To maintain sanity in this potential chaos, project team members, and other key stakeholders must synchronise their efforts, knowledge, and expertise. A facilitated workshop is an efficient method to accomplish this.

For projects to be focussed and managed in an orderly way, project management deliverables such as project charters, business and user requirements, work breakdown structures (WBS), etc. need to be produced. Although some aspects of these deliverables can be performed in a decentralised manner, high-quality products that have everyone’s buy-in are dependent on face-to-face sessions. Facilitated workshops are a proven method for this.

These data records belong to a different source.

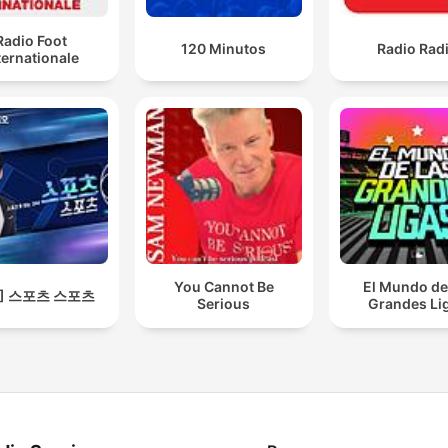
Radio Foot
120 Minutos
Radio Rad
ternationale
You Cannot Be
El Mundo de
S] 스포츠 스포츠
Serious
Grandes Li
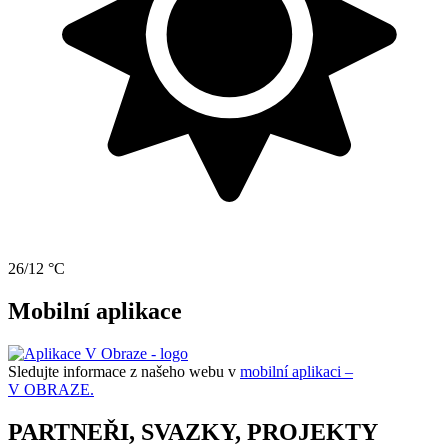
26/12 °C
Mobilní aplikace
Sledujte informace z našeho webu v
mobilní aplikaci –
V OBRAZE.
PARTNEŘI, SVAZKY, PROJEKTY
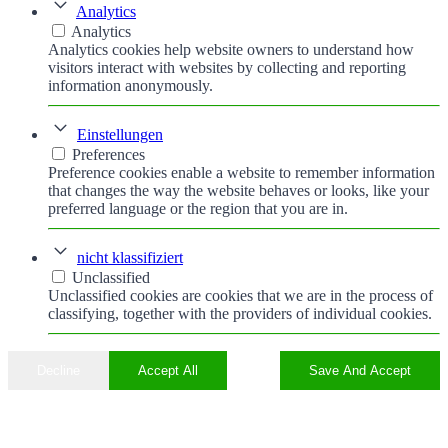
Analytics
Analytics
Analytics cookies help website owners to understand how
visitors interact with websites by collecting and reporting
information anonymously.
Einstellungen
Preferences
Preference cookies enable a website to remember information
that changes the way the website behaves or looks, like your
preferred language or the region that you are in.
nicht klassifiziert
Unclassified
Unclassified cookies are cookies that we are in the process of
classifying, together with the providers of individual cookies.
Decline
Accept All
Save And Accept
Nach
oben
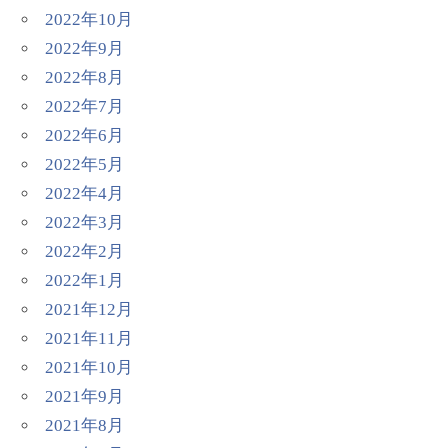
2022年10月
2022年9月
2022年8月
2022年7月
2022年6月
2022年5月
2022年4月
2022年3月
2022年2月
2022年1月
2021年12月
2021年11月
2021年10月
2021年9月
2021年8月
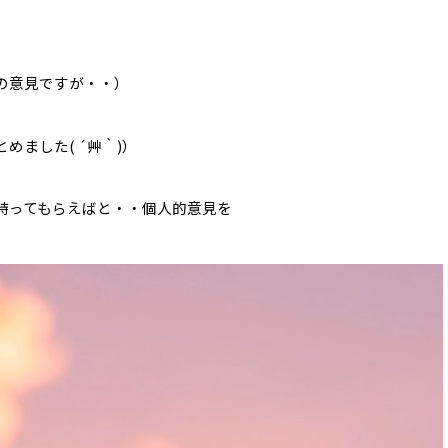
の意見ですが・・）
ました( ´艸｀)）
持ってもらえばと・・個人的意見を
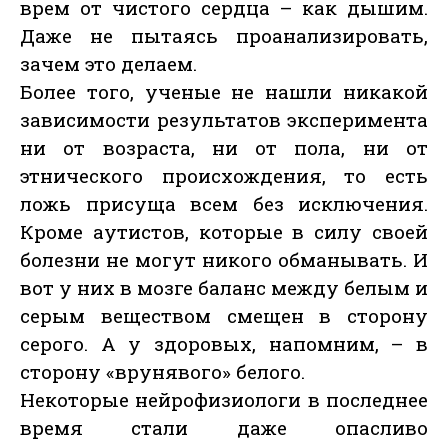
врем от чистого сердца – как дышим.
Даже не пытаясь проанализировать,
зачем это делаем.
Более того, ученые не нашли никакой
зависимости результатов эксперимента
ни от возраста, ни от пола, ни от
этнического происхождения, то есть
ложь присуща всем без исключения.
Кроме аутистов, которые в силу своей
болезни не могут никого обманывать. И
вот у них в мозге баланс между белым и
серым веществом смещен в сторону
серого. А у здоровых, напомним, – в
сторону «врунявого» белого.
Некоторые нейрофизиологи в последнее
время стали даже опасливо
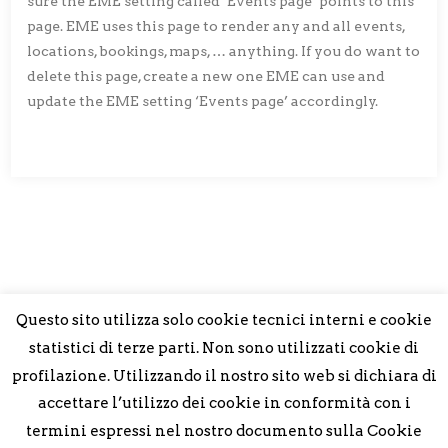
sure the EME setting called ‘Events page’ points to this
page. EME uses this page to render any and all events,
locations, bookings, maps, … anything. If you do want to
delete this page, create a new one EME can use and
update the EME setting ‘Events page’ accordingly.
Questo sito utilizza solo cookie tecnici interni e cookie
statistici di terze parti. Non sono utilizzati cookie di
profilazione. Utilizzando il nostro sito web si dichiara di
accettare l’utilizzo dei cookie in conformità con i
termini espressi nel nostro documento sulla Cookie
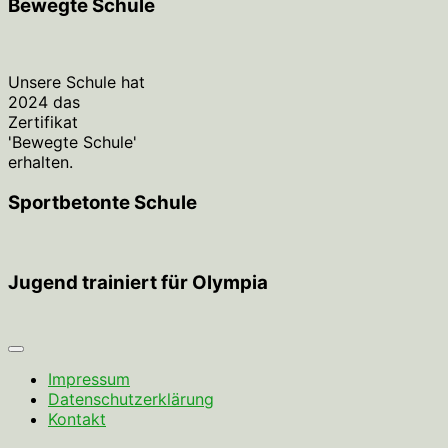
Bewegte Schule
Unsere Schule hat
2024 das
Zertifikat
'Bewegte Schule'
erhalten.
Sportbetonte Schule
Jugend trainiert für Olympia
Impressum
Datenschutzerklärung
Kontakt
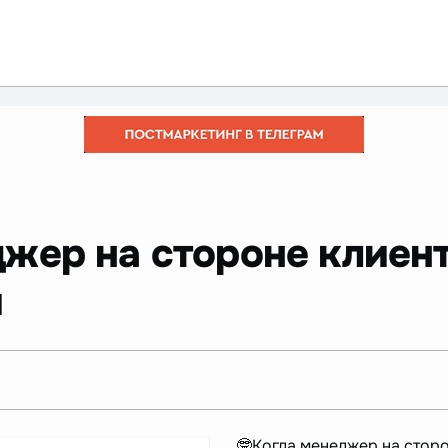
джер на стороне клиен
й
🤓Когда менеджер на стор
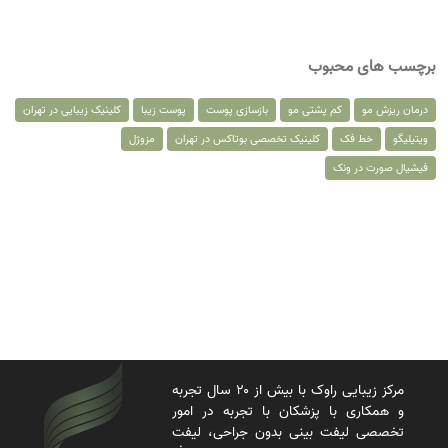
برچسب های محبوب
درمان ریزش مو
کم پشتی مو
بازسازی پوست
پوست زیبا
کلینیک زیبایی در تهران
ویتیلیگو
خط فک
کلینیک تخصصی بوتاکس در تهران
مزوژل
فیشیال صورت در ونک
مرکز زیبایی راوک با بیش از ۲۰ سال تجربه
و همکاری با پزشکان با تجربه در امور
تخصصی لیفت بینی بدون جراحی، لیفت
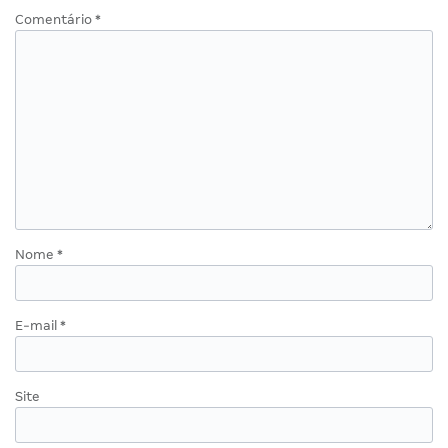
Comentário
*
Nome
*
E-mail
*
Site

Facilitation typically involves the application of any one or a combination of facilitation techniques, such as Brainstorming, Force field, Cause and Effect, Weighted-factor scoring, Power dotting, etc. ProjectLink’s consultants are experts at identifying and applying techniques appropriate to a situation.  In addition, the general approach is one in which:

  • Care is taken in setting things up thoroughly;
  • Processes are worked thoroughly, and one at a time;
  • Periodic progress checks are performed to ensure the objectives are being achieved;
  • The 80/20 rule is applied;
  • Issues are parked and sorted out later if not entirely relevant at the time;
  • Processes allow for both divergent (open) and convergent (narrow) thinking;
  • Stalemates are broken.

The Implementation

Assessment

Understand the importance of proper project risk management and how it contributes to successful project management and project outcomes.

Analysis output

Understand the importance of proper project risk management and how it contributes to successful project management and project outcomes.

Implementation phase

The efficiency of project reviews depends heavily on accurate and timely communication between key stakeholders, to ensure commonality of expectations around what the project is intended to achieve, and how the review process will support it.  Reviews therefore require periodic, formal interaction between stakeholders, typically called “setting-up-for-success” sessions.  Team members responsible for components of the project will interact with reviewers during such sessions, present their deliverables, and indicate what improvements or alterations were made since the previous interaction.